Excerpts from a dataset:
===============

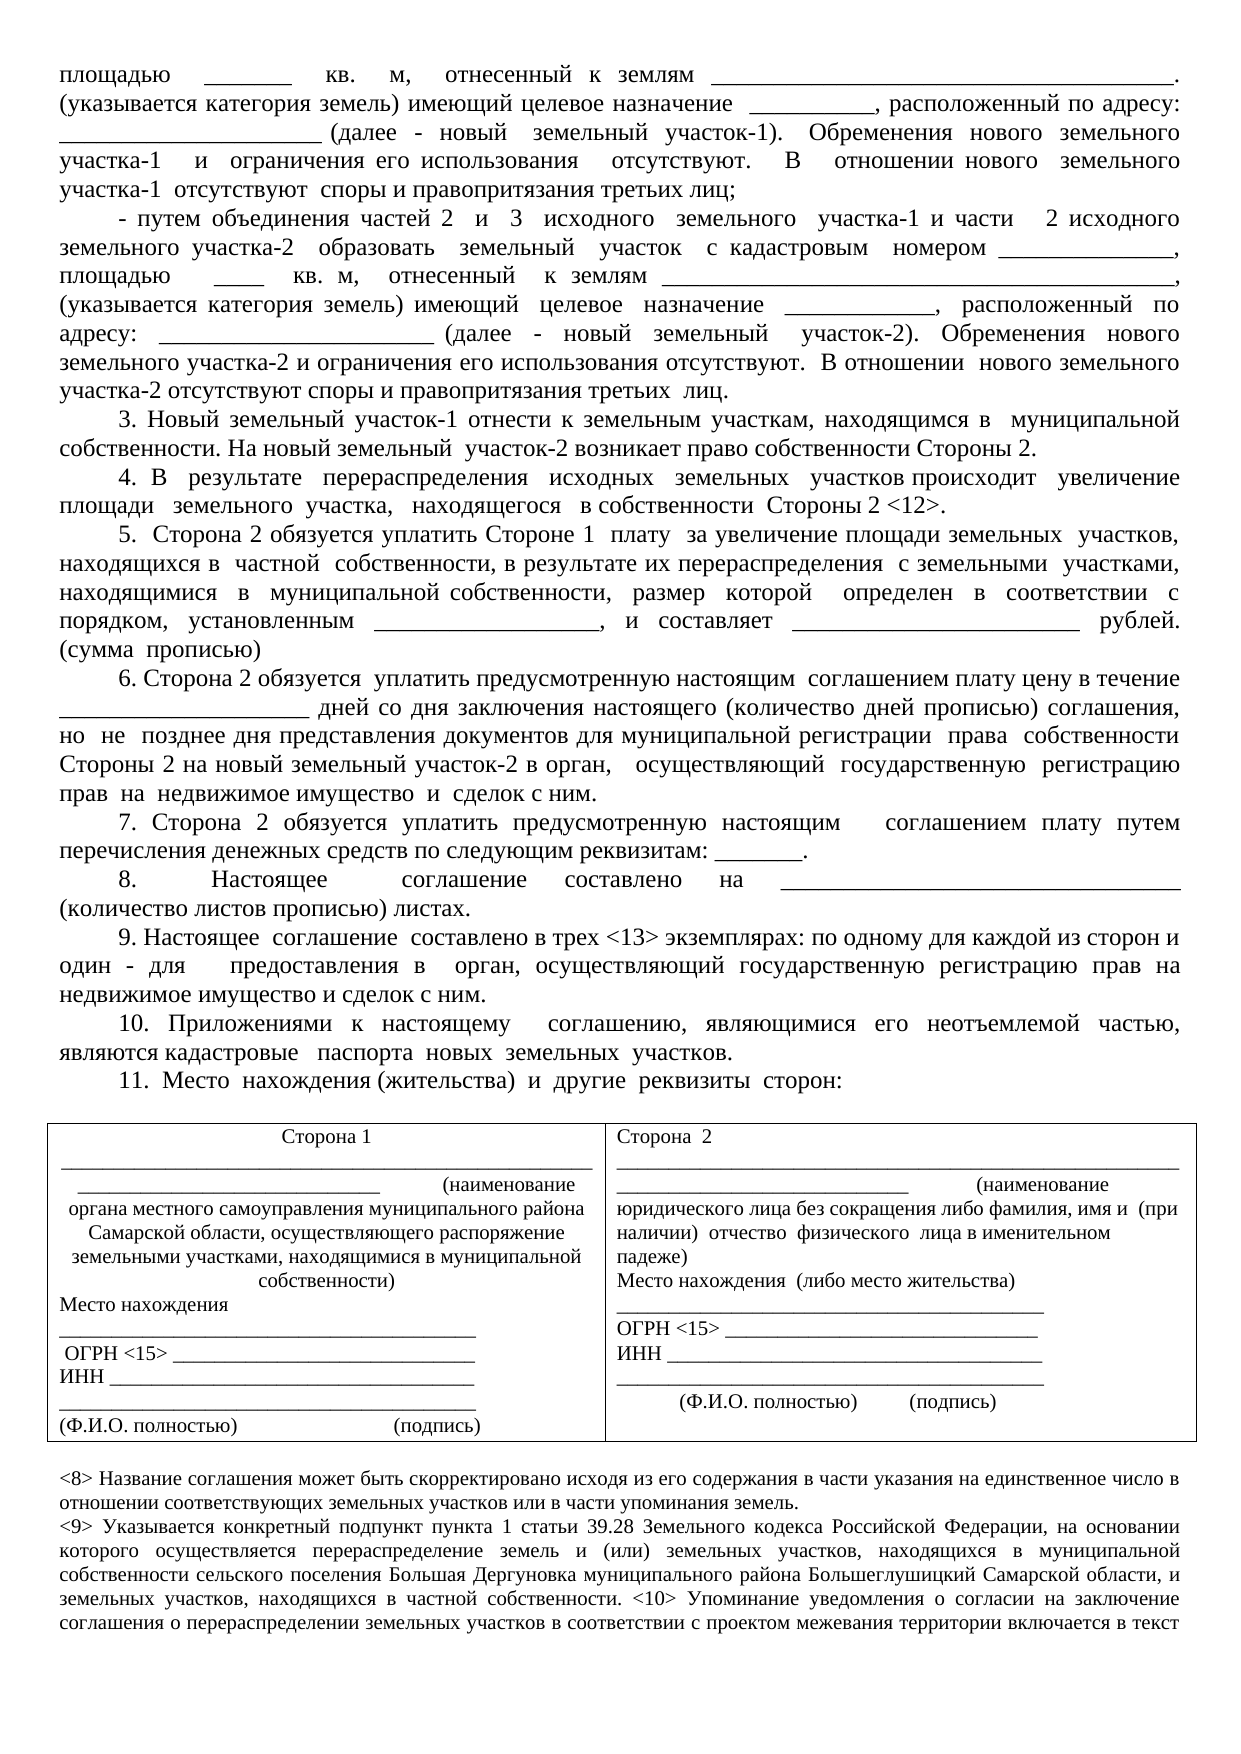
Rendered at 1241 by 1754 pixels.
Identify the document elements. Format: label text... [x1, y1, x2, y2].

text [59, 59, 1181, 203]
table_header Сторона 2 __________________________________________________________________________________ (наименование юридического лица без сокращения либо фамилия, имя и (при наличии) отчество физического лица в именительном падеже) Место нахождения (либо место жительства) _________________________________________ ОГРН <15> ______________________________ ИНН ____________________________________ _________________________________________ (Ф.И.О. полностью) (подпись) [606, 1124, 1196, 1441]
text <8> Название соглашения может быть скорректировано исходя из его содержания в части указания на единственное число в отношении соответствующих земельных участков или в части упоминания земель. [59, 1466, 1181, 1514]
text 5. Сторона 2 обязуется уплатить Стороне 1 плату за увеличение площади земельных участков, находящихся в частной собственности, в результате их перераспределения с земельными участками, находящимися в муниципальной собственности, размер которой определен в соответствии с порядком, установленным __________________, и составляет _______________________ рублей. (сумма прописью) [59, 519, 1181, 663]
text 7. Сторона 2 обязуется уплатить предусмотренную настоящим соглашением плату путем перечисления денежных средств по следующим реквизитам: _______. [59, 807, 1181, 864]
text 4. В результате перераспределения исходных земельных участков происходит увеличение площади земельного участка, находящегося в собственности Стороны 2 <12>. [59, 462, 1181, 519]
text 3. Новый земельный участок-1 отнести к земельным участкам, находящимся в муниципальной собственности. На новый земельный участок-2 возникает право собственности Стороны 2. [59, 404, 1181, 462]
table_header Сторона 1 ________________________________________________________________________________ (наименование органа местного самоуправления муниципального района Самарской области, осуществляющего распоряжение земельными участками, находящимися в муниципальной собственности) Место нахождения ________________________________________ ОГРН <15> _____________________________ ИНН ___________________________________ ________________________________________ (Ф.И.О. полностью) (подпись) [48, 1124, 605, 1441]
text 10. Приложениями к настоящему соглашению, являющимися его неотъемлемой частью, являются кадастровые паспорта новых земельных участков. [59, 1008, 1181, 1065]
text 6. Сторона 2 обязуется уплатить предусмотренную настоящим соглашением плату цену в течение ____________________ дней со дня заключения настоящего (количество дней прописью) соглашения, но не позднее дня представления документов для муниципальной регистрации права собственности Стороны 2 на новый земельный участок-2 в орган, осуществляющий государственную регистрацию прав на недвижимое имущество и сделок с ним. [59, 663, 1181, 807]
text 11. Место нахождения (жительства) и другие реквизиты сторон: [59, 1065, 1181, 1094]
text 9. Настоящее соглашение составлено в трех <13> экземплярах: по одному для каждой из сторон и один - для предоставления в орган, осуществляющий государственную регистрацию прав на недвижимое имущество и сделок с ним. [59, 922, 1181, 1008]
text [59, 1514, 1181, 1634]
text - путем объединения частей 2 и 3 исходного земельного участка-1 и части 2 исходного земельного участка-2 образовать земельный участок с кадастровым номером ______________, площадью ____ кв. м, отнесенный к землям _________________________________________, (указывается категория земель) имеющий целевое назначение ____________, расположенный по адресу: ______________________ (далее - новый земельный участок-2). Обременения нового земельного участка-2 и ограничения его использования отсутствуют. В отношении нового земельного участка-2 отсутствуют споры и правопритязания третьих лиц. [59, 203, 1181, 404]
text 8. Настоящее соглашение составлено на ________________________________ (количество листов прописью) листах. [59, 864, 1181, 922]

===============

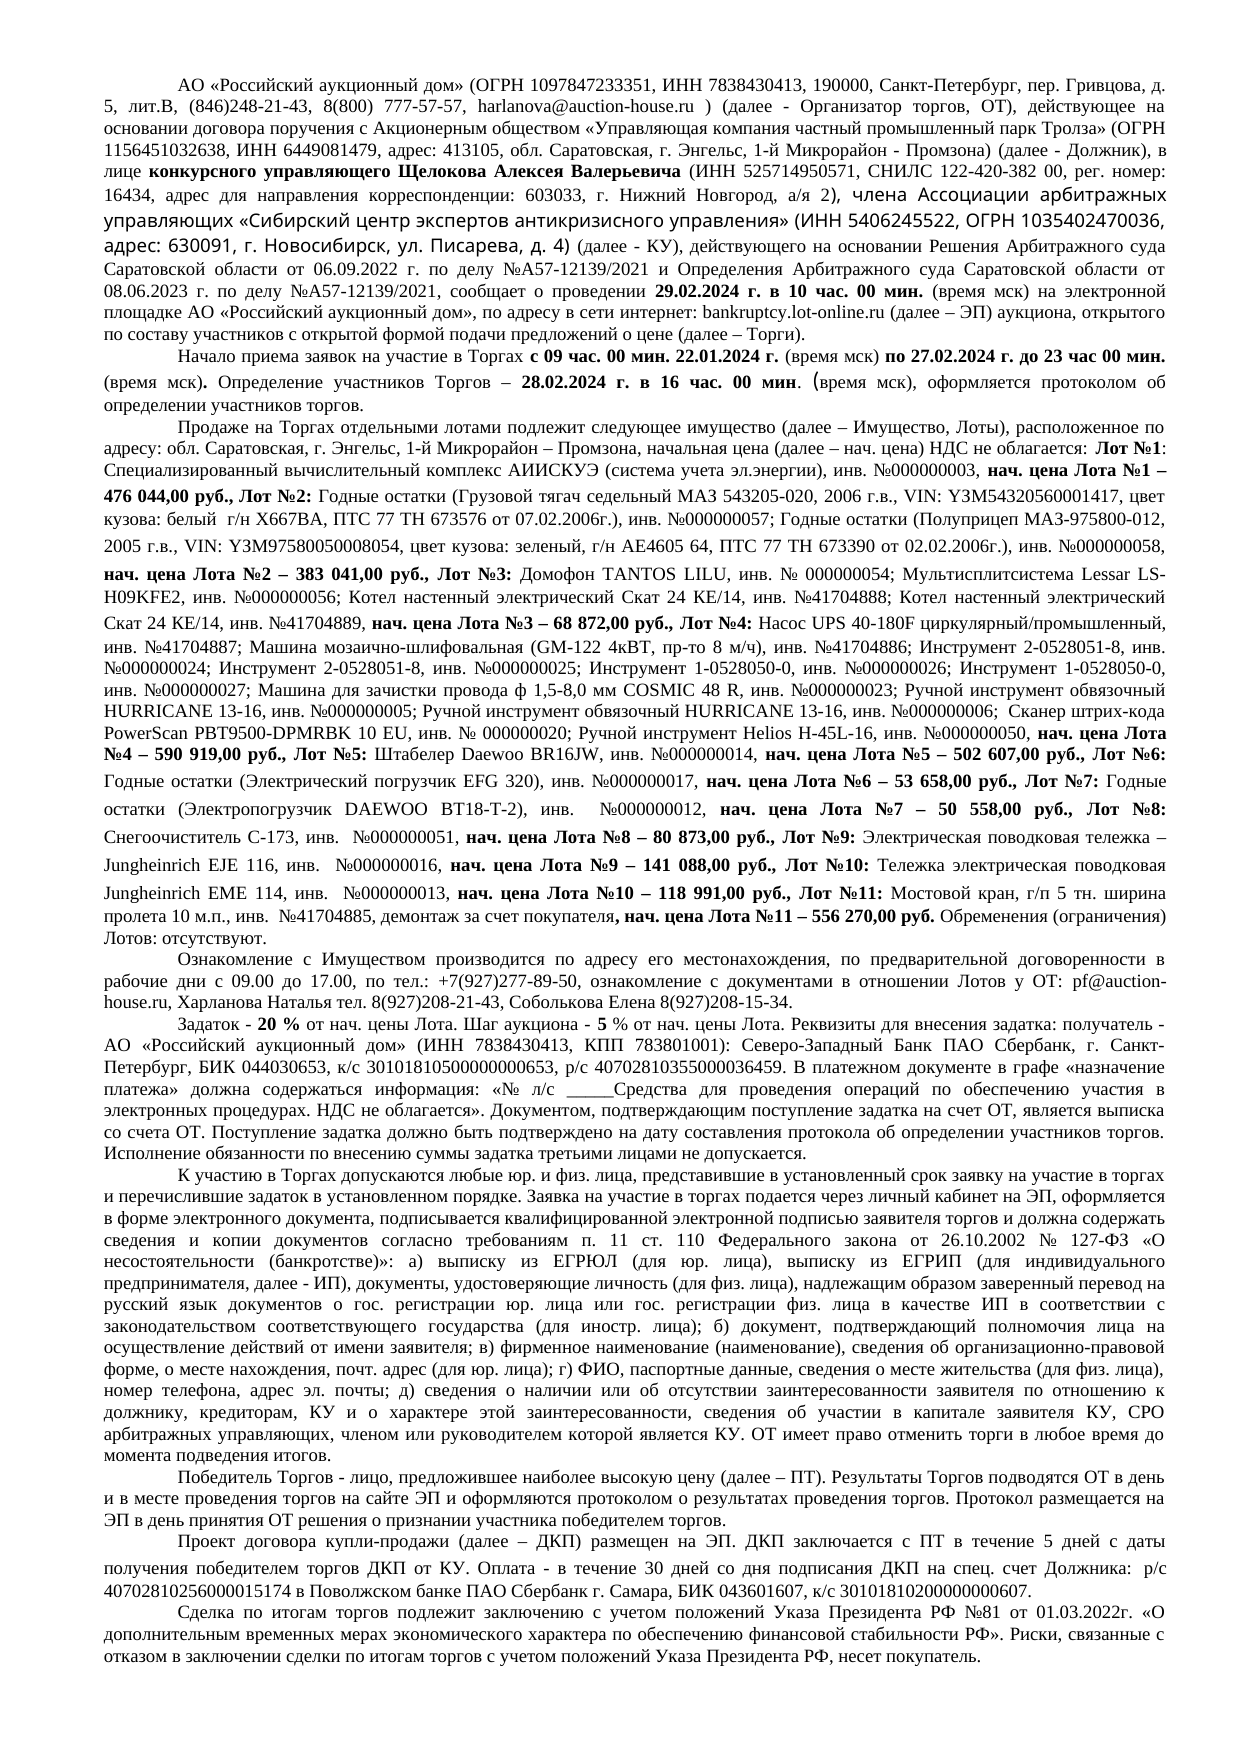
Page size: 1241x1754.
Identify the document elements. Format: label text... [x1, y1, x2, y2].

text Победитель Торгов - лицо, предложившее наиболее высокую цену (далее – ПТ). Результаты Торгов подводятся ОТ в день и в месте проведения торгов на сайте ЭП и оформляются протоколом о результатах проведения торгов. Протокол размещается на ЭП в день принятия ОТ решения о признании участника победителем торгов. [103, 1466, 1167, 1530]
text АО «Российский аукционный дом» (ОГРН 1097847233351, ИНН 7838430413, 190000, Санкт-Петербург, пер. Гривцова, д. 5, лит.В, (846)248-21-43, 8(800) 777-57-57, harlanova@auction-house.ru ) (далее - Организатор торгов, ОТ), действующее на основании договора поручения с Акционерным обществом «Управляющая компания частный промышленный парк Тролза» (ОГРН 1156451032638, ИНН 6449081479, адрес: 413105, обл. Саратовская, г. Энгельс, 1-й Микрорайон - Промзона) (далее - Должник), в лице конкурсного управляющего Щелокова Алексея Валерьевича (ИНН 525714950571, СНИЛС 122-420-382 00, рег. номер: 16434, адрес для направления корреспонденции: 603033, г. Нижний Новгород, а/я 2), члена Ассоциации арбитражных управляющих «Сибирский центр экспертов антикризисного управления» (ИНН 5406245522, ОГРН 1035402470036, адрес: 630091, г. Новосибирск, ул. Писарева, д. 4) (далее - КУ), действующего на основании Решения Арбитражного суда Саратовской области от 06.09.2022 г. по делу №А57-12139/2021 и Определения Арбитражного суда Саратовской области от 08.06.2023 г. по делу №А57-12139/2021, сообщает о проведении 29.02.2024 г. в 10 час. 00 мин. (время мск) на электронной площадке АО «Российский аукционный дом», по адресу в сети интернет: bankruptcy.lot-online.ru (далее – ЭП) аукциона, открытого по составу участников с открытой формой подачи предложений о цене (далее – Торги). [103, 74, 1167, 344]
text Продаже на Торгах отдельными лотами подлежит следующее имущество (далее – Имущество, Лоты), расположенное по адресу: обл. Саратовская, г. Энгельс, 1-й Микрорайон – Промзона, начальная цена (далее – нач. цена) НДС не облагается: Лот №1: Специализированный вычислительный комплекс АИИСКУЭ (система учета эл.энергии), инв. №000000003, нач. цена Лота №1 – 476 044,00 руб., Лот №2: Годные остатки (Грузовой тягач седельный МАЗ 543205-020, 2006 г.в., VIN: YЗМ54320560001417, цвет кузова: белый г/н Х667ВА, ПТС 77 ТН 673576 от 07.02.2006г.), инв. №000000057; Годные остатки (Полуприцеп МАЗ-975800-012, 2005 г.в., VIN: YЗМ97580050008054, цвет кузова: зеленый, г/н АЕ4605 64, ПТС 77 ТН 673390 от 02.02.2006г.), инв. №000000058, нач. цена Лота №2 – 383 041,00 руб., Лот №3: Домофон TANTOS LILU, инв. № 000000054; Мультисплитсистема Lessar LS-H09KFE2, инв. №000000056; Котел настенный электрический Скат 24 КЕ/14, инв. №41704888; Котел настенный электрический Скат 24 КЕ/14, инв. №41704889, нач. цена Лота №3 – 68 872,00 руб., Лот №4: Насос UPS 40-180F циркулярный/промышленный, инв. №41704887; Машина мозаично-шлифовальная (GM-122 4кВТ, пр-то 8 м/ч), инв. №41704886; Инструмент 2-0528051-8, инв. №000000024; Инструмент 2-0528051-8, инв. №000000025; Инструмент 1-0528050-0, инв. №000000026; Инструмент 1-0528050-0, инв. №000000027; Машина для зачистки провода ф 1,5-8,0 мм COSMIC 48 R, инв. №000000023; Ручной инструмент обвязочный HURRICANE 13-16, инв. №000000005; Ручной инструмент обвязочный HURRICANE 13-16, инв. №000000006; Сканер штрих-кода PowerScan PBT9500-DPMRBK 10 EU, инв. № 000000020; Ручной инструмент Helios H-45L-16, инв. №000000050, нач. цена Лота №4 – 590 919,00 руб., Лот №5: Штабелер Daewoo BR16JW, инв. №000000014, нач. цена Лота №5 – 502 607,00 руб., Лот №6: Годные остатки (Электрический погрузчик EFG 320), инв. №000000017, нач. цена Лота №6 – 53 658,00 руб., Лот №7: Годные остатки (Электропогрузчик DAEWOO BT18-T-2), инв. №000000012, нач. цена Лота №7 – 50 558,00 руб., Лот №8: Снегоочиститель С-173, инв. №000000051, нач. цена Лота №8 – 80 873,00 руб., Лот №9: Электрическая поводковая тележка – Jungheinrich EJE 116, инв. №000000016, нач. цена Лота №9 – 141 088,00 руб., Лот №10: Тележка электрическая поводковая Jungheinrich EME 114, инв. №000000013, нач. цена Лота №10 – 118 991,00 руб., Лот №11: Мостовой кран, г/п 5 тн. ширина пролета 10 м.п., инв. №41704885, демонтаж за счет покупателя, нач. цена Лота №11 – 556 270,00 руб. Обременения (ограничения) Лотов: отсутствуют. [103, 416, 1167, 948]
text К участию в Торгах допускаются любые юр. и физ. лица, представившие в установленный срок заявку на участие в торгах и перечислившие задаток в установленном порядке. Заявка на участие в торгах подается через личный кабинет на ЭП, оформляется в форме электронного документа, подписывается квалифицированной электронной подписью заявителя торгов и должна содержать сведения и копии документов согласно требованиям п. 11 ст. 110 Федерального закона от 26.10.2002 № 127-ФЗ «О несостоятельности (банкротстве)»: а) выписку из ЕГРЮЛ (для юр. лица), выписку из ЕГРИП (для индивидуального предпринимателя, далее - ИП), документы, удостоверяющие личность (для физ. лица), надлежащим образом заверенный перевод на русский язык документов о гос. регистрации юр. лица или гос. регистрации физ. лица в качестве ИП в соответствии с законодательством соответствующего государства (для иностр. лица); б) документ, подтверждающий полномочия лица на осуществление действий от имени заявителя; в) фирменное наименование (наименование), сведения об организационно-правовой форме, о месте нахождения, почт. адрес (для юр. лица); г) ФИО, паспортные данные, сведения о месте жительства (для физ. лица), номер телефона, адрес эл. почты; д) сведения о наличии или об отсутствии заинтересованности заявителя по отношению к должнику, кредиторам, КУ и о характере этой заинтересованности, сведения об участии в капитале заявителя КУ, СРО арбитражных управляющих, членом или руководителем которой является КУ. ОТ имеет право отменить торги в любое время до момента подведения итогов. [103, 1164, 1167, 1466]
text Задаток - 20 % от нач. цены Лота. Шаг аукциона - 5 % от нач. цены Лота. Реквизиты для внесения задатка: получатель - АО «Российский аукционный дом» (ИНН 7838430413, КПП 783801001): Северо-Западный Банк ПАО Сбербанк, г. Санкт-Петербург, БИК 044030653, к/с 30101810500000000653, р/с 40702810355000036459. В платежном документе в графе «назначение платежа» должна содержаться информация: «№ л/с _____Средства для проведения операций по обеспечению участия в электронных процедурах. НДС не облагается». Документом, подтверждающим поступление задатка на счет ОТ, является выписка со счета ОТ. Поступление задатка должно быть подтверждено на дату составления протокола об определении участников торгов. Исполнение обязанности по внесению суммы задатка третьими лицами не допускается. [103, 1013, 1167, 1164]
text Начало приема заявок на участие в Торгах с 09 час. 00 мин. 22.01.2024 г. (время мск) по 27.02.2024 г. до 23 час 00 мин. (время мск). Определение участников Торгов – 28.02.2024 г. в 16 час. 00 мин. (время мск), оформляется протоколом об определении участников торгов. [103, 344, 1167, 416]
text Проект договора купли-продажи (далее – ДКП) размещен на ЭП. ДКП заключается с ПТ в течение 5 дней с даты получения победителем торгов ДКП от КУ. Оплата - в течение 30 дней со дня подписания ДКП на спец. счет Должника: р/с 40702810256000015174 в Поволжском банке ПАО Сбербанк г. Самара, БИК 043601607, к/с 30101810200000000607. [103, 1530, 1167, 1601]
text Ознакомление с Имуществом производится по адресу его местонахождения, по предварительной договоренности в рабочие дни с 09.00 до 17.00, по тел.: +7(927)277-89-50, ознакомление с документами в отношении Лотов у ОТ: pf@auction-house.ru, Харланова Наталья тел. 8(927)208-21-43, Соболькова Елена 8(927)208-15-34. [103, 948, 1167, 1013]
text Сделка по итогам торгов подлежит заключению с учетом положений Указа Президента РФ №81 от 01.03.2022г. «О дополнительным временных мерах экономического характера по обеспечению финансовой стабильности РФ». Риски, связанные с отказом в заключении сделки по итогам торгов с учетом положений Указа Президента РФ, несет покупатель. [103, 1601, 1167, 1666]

===============

YOUR ASSIGNMENT: Each line of the entries above that contains "составлено" must be copied into the answer.

TASK RESPONSE:
text 9. Настоящее соглашение составлено в трех <13> экземплярах: по одному для каждой из сторон и один - для предоставления в орган, осуществляющий государственную регистрацию прав на недвижимое имущество и сделок с ним. [59, 922, 1181, 1008]
text 8. Настоящее соглашение составлено на ________________________________ (количество листов прописью) листах. [59, 864, 1181, 922]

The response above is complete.